▸ Required action:
Wherever "voices" turns up in the entries, copy out the line that holds it.

(Records from a dataset)
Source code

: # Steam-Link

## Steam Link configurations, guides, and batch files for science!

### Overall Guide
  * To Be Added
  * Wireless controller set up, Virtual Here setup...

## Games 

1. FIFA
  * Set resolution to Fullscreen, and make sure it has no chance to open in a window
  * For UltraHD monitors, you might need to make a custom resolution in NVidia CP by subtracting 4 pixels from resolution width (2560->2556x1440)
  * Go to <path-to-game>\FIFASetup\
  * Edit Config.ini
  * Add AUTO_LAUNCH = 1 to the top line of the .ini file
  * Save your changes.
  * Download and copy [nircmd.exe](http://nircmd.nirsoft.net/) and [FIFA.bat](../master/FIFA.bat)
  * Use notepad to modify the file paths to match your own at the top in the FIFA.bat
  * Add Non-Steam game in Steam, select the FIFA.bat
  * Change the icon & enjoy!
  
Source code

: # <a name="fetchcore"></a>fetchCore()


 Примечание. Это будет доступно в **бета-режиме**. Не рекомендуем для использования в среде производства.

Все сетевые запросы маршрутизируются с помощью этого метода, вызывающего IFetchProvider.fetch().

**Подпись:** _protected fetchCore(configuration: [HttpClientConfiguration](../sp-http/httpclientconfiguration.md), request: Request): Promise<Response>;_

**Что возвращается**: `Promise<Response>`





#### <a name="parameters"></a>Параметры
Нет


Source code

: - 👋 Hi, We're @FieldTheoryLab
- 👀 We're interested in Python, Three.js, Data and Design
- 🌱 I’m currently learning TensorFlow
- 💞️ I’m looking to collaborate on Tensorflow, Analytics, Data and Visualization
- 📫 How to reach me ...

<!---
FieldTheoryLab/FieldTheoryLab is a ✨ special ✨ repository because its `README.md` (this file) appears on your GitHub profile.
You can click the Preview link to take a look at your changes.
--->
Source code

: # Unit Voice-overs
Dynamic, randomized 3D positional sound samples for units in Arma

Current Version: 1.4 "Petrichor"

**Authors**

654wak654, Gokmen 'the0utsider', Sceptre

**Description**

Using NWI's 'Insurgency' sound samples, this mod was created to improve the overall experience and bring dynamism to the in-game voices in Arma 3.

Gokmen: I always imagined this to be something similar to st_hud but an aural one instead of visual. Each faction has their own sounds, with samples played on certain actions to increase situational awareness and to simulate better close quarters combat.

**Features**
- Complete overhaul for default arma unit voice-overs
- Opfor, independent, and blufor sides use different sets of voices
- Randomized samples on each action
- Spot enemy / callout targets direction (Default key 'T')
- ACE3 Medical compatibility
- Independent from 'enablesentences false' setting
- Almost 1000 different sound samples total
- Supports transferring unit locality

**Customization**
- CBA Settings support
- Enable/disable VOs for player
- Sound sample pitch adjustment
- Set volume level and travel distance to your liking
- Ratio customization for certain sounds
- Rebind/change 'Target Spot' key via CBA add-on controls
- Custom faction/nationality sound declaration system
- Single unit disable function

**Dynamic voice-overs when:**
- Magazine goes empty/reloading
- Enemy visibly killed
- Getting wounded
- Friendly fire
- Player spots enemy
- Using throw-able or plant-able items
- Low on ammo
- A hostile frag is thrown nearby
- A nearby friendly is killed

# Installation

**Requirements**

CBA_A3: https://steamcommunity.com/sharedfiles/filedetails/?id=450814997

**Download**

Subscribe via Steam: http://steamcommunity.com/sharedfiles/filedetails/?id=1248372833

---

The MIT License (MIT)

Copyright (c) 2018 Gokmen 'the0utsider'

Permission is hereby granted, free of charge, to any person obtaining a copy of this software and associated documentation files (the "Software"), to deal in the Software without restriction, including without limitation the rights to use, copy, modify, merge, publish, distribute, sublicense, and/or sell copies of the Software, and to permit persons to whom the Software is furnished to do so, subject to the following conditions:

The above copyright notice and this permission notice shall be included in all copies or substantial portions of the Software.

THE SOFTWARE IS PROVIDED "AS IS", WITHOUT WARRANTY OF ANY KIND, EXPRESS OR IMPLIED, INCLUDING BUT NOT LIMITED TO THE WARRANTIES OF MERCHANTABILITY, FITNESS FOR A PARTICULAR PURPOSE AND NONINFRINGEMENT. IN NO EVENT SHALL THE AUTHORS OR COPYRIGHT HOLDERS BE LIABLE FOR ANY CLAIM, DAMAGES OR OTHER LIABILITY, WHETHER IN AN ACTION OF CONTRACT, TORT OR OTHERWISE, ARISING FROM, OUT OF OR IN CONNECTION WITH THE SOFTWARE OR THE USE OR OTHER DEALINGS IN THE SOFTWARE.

▸ Response area:
Using NWI's 'Insurgency' sound samples, this mod was created to improve the overall experience and bring dynamism to the in-game voices in Arma 3.
- Opfor, independent, and blufor sides use different sets of voices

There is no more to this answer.